No ano passado, quando ficou claro que o vírus zika se alastrava rapidamente, pesquisadores do Instituto Nacional de Alergia e Doenças Infecciosas dos EUA (NIAID, na sigla em inglês) recuperaram uma vacina experimental de DNA que a agência havia desenvolvido cerca de dez anos antes para a febre do Nilo Ocidental. Embora ela tenha se mostrado promissora em testes com humanos, nenhum parceiro comercial aceitou produzi-la. A agência reformulou a vacina do Nilo Ocidental, substituindo um gene por um do zika na plataforma do DNA, diz Anthony Fauci, diretor da NIAID.
A NIAID levou menos de quatro meses entre o momento em que estabeleceu o projeto da vacina até iniciar os testes em humanos, diz Barney Graham, diretor adjunto do Centro de Pesquisa de Vacinas do NIAID. Os testes para avaliar sua segurança em humanos, e ver a resposta imunológica, começaram em agosto. Resultados iniciais são esperados para o fim do ano. As vacinas de DNA da Inovio e da NIAID foram as primeiras a serem testadas em humanos, entre quase 30 vacinas contra zika em desenvolvimento, de acordo com a Organização Mundial de Saúde.
Mesmo se as vacinas da Inovio e da NIAID funcionarem em testes humanos, elas não devem ser lançadas comercialmente pelo menos por mais dois anos para atender a exigências regulatórias de eficácia e segurança.
De uma perspectiva comercial, o mercado pode ser pequeno se as autoridades de saúde pública determinarem que a vacina contra zika precisa apenas ser estocada para emergências em vez de administradas rotineiramente na população em geral.
As empresas que tentam desenvolver vacinas contra zika esperam que a demanda pública por uma imunização generalizada crie um mercado comercial similar à vacina para rubéola, outra doença que causa malformação fetal. Nenhuma vacina contra zika deve ter como alvo mulheres grávidas devido aos possíveis riscos, mas deve ser aplicada amplamente na população jovem.
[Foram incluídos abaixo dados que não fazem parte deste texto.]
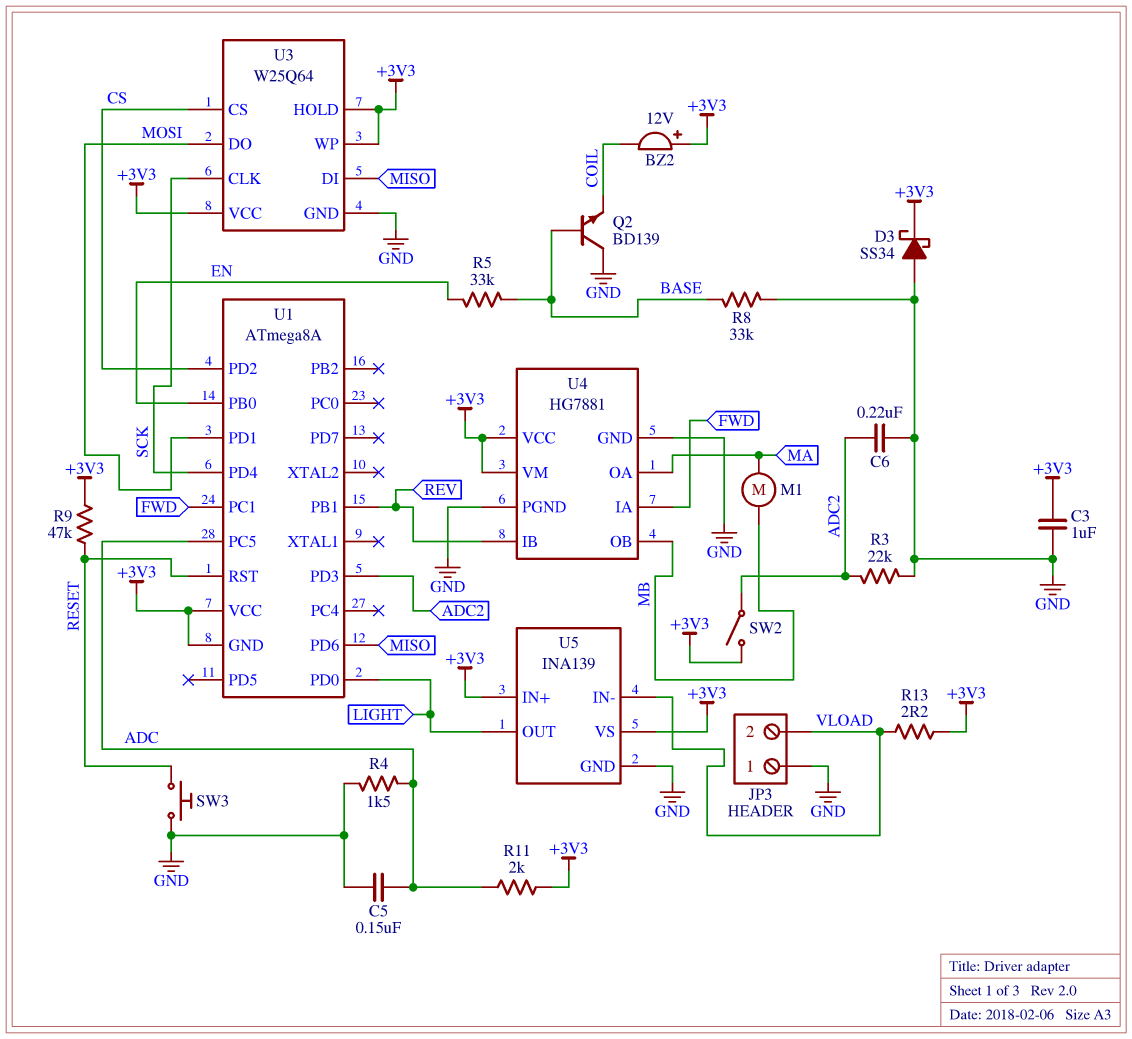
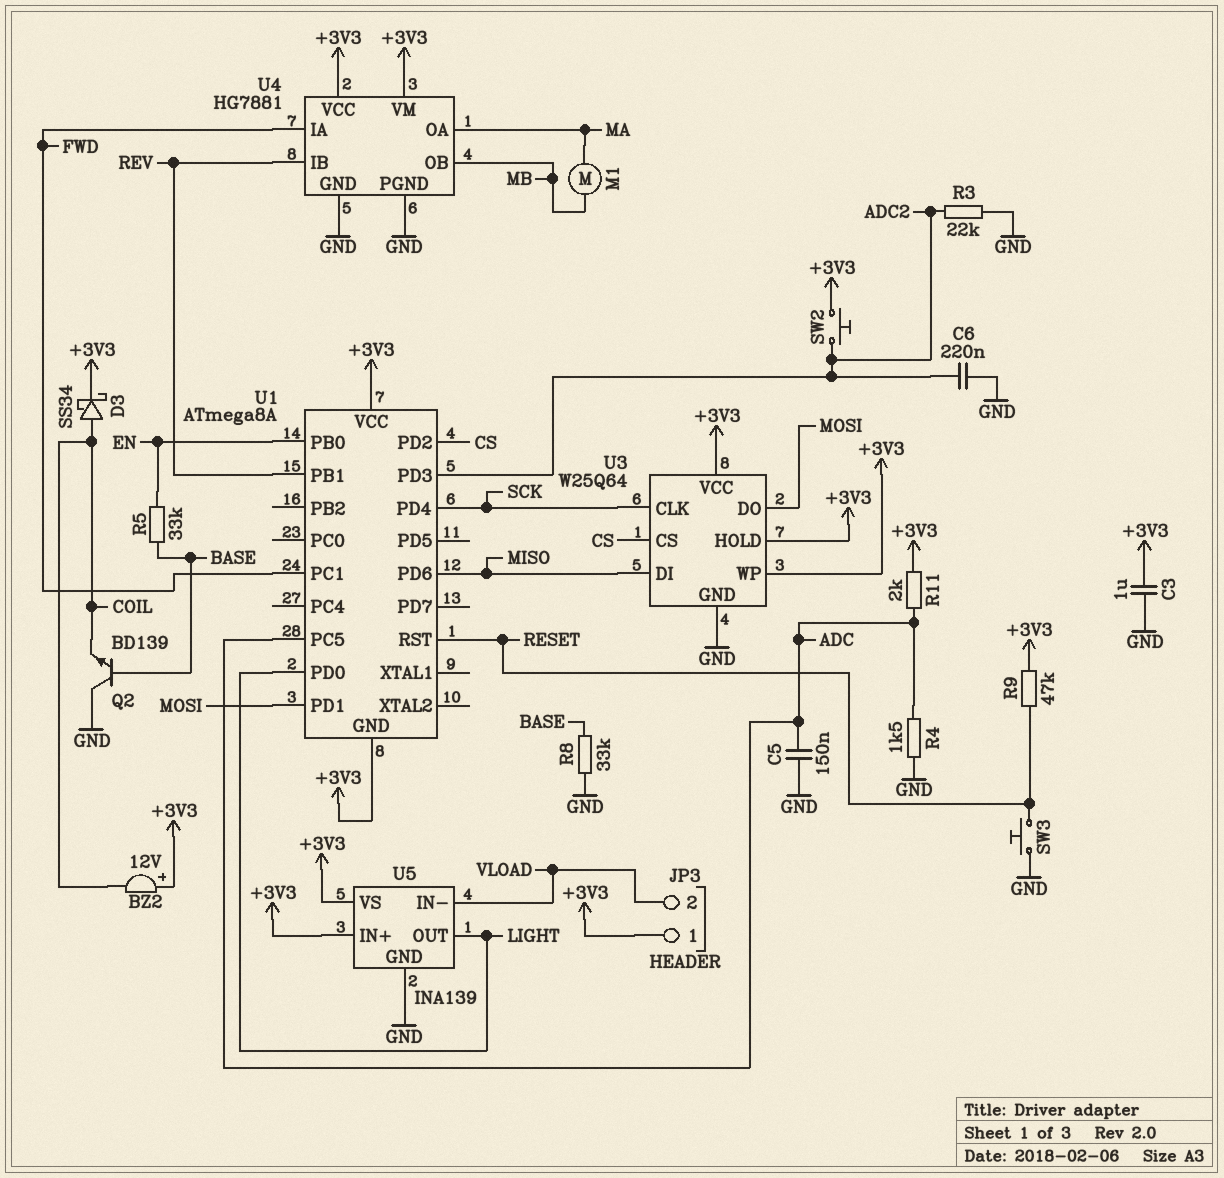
D3: schottky SS34 (A GND, K +3V3) -> schottky SS34 (A COIL, K +3V3)
JP3 pin 1: GND -> +3V3
R13: 2.2 (+3V3, VLOAD) -> none
SW2: switch (+3V3, ADC2) -> button (+3V3, ADC2)

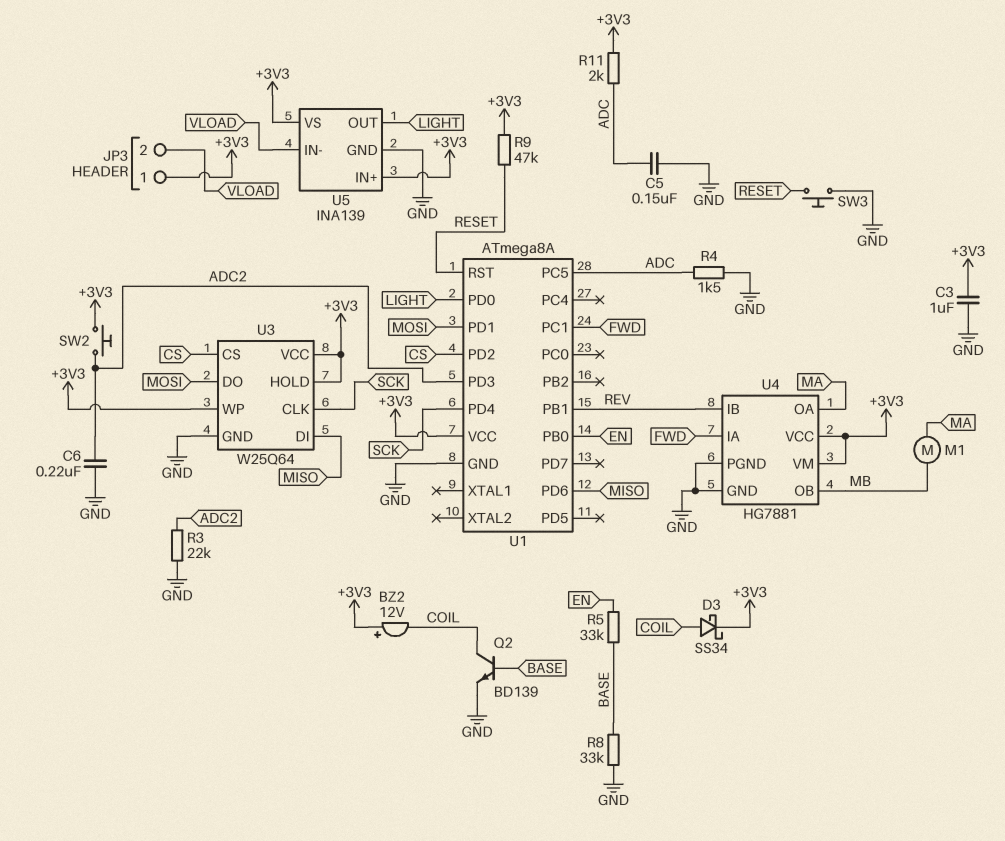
Q2: NPN BD139 (B BASE, C GND, E COIL) -> NPN BD139 (B BASE, C COIL, E GND)
U1 pin GND: +3V3 -> GND

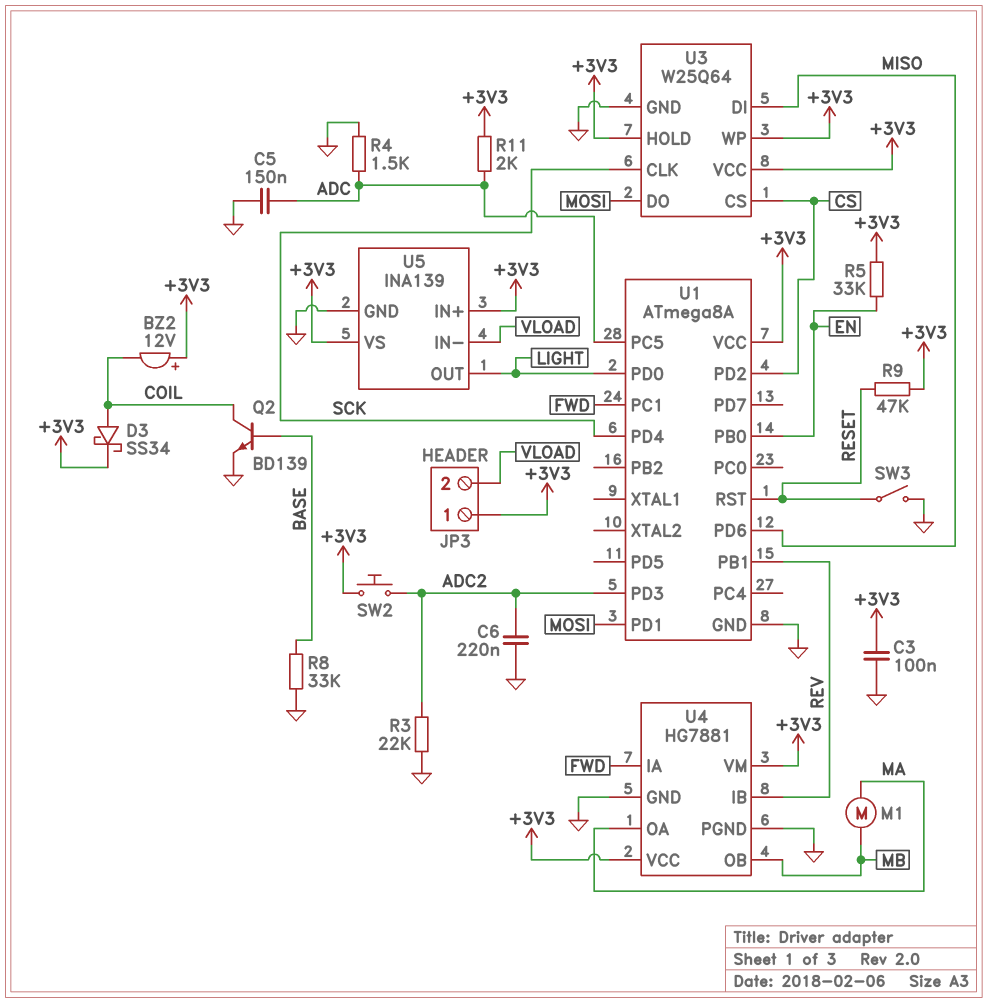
C3: 1uF (+3V3, GND) -> 100nF (+3V3, GND)
R5: 33k (BASE, EN) -> 33k (+3V3, EN)
SW3: button (GND, RESET) -> switch (GND, RESET)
Centenas de milhões de pessoas estão em risco, diz Thomas Monath, diretor de operações da divisão de doenças infecciosas da NewLink Genetics Corp., que está desenvolvendo duas vacinas contra zika. A doença “é a maior oportunidade [para o desenvolvimento] de uma nova vacina que surgiu em toda minha carreira, e estou neste setor há 40 anos”, diz ele.
Cientistas têm trabalhado na criação de vacinas de DNA para todo tipo de doença há 25 anos. Mas o maior problema é que as células humanas não as absorvem facilmente. O dispositivo de eletroporação da Inovio pretende ser uma solução. Depois que a vacina é aplicada no braço, o dispositivo gera uma corrente elétrica suave no mesmo local, abrindo temporariamente as membranas das células para permitir a entrada do DNA. “É o fogo que cozinha o alimento”, diz J. Joseph Kim, diretor-presidente da Inovio.
Em meados de 2015, Kim leu sobre a propagação do vírus zika na América do Sul e começou a trabalhar em uma vacina de DNA para combatê-lo. Ele precisou apenas de duas semanas para criar as sequências de DNA no computador e produzir um pequeno volume. Em dezembro, a vacina era testada em ratos.
Em junho, a FDA, a agência que regula os alimentos e medicamentos nos EUA, aprovou o estudo em humanos, com base em testes em animais que mostraram que a vacina criou imunidade ao vírus zika.
Os testes da Inovio, iniciados em julho, devem ser concluídos este mês. A Inovio já tem um histórico de sucesso com vacinas de DNA. Ela obteve resultados positivos para sua vacina contra o ebola; 64 dos 69 receptores criaram uma forte resposta imunológica depois de três doses.